I agree, that you should assess both. How else will you know if it is diminishing. I don't know if you would be able to palpate that type of change.
Also, I suggest you buy your own stethoscope. I wouldn't want to use a "public" stethoscope on a regular basis even if there was one. Maybe the other nurses have their own steths :uhoh21:
ameriarmybrattLPN
28 Posts
okay you all, i know that i am new to ltc and all but if i remember correctly assessing for a bruit and thrill requires a stethascope . . . however i cannot recall ever actually doing this assessment myself.

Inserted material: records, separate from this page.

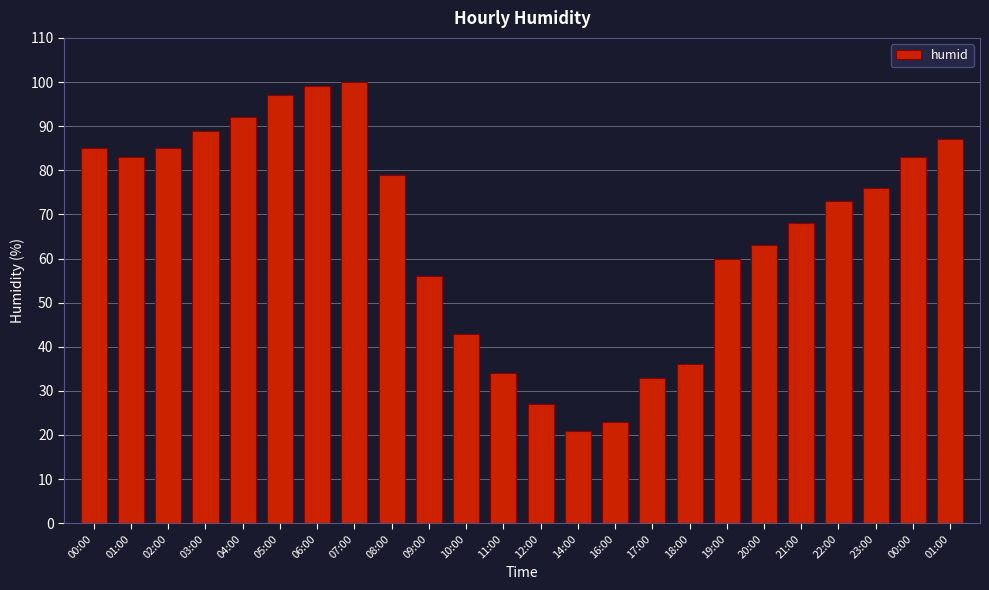

Reading left to right, list all the values displayed in this chart.

00:00=85	01:00=83	02:00=85	03:00=89	04:00=92	05:00=97	06:00=99	07:00=100	08:00=79	09:00=56	10:00=43	11:00=34	12:00=27	14:00=21	16:00=23	17:00=33	18:00=36	19:00=60	20:00=63	21:00=68	22:00=73	23:00=76	00:00=83	01:00=87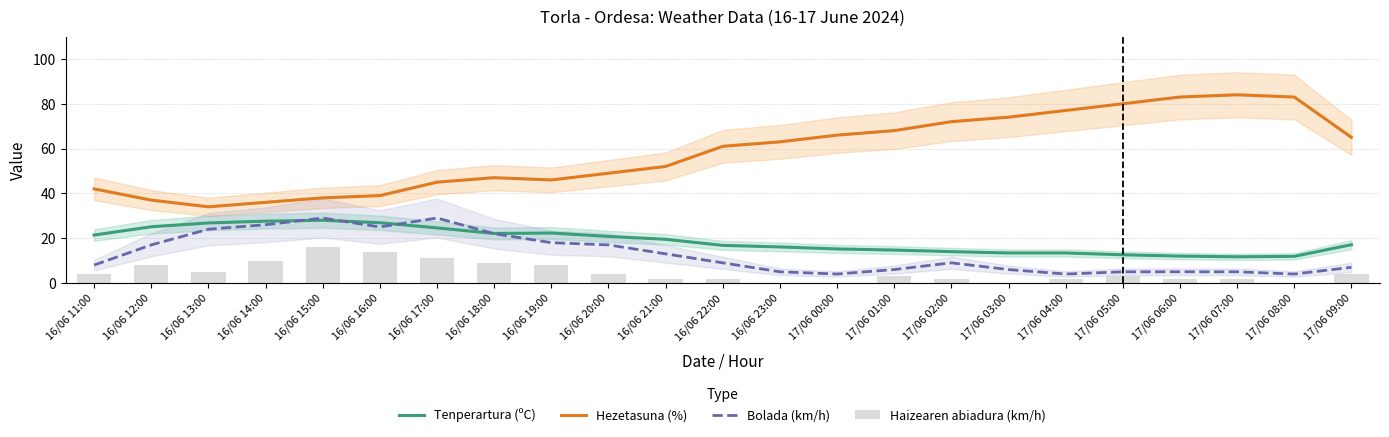

At which label does Tenperartura (ºC) first exceed 17?

16/06 11:00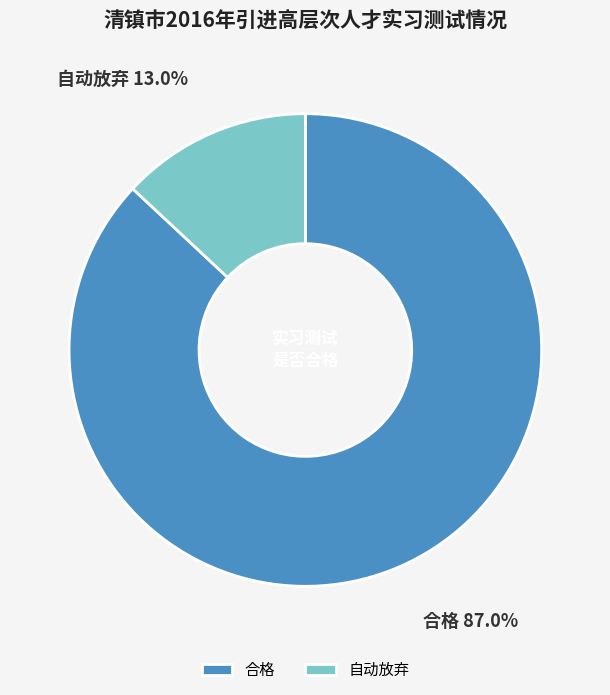

To the nearest percent, what portion does 合格 represent?

87%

the case: on our unit are two dialysis pts. i have seen the charting from the 11-7 shift that says that both are present and i have been oreintating with a 7-3 nurse that charts the same . . . however i haven't seen one stethascope on the unit.
is it safe to assume that if the thrill is present then all is well? also, what does the bruit sound like? should i only worry if sound is absent all together? please, someone remind me of the correct steps of assessing these shunts. i will be on my own soon and i want to give the correct care to the residents. thanks! bless you all for helping me again!